胆嚢は袋状の臓器で肝臓の下に張り付くようにあります。
形は茄子のような形をしています。
胆嚢の働きは胆臓で作られた胆汁を蓄えることです。
胆汁は胆嚢は必要に応じて収縮して特に脂肪分の消化を助ける働きがあり、この胆汁の流れ道(総胆管)を通して十二指腸へ送り出し食物の消化を助けます。

黄疸とはこの胆汁の流れがせき止められるとことで体が黄色くなります。
この胆汁の通り道(胆道)にできる石(結石)を総称して胆石といい、肝内胆管の石を肝内結石(かんないけっせき)、胆管の石を胆管結石(たんかんけっせき)、胆嚢の石を胆嚢結石(たんのうけっせき)と呼んでいます。

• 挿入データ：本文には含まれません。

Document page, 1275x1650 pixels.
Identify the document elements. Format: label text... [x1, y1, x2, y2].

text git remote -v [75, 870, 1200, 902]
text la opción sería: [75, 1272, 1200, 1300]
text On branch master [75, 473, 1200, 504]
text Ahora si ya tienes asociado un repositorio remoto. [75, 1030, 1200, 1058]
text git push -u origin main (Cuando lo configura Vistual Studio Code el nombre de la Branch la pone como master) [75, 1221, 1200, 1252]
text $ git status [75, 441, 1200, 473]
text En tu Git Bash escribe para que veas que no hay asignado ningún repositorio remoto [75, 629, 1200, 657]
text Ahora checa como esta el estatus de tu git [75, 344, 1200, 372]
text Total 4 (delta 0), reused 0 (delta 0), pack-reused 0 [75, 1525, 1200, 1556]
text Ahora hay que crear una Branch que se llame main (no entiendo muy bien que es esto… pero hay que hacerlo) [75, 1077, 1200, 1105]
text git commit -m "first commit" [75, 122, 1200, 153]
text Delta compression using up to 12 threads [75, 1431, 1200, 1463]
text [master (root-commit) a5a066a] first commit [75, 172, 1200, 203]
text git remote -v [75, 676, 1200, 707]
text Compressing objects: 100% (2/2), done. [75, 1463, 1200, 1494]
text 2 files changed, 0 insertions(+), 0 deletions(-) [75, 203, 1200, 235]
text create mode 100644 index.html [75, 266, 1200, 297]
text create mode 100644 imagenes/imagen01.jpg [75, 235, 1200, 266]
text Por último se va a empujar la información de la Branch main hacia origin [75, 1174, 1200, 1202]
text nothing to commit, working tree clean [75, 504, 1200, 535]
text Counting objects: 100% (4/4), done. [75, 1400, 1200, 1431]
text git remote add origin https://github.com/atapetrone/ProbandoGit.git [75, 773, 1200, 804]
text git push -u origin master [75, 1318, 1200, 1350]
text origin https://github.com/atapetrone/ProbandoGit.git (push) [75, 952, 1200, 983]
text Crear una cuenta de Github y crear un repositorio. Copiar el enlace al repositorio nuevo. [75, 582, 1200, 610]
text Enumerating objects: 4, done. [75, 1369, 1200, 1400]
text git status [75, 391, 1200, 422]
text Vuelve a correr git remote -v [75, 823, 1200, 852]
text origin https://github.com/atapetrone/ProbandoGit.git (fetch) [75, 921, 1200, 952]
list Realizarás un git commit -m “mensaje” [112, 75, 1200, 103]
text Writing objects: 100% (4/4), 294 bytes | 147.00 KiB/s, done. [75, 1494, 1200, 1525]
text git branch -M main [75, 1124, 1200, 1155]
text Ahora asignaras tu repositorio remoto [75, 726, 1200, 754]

国内での胆石症は、高齢化や食生活の欧米化により増加し、成人人口の約10%に達しています。
胆嚢結石が約80%と最も多く、胆管結石は約20%、肝内結石は1〜2%の割合となっています。

胆石ができやすい条件
胆汁成分の変化、胆汁のうっ滞、胆道の感染などがあげられ、胆石の形成を促進する原因として、脂肪を中心とする食事のとりすぎ、肥満、回虫や肝ジストマなどの寄生虫、運動不足などがあげられています。

石ができた時の症状は?
腹部上部の痛み、腰や肩の痛み、右肩下の痛み、吐き気や嘔吐、お腹の張り、高脂肪食品を食べた後の体の不調、おなら、消化不良、悪寒、微熱、肌や目が黄色くなったり、便が白っぽくなったりします。

治療
生活の改善が第一です。
症状のない胆のう胆石症には治療の必要はありません。
また日常下記のことを心がけることで痛みの予防ができます。

食べ過ぎ、飲み過ぎを避ける
規則正しい食事
栄養のバランスに気をつける
脂肪分を控える
食物繊維を充分にとる
ストレスをためない
充分に休養をとる
太り過ぎないように注意する

手術と薬物療法
胆のう摘出術は大きく進歩しましたが、胆のうを残すことは代謝を維持するのに重要なことでもあり、摘出と温存の選択が今後の課題です。
痛みの発作が繰り返しおこる胆のう胆石症には、石を溶かす薬や石を砕く方法(体外衝撃波結石破砕法)をとります。
また、胆のう摘出(てきしゅつ)手術も検討されます。
胆のう摘出は約90%が腹腔鏡(ふくくうきょう)下で行われるようになり、患者さんの身体の負担も少なくなりました。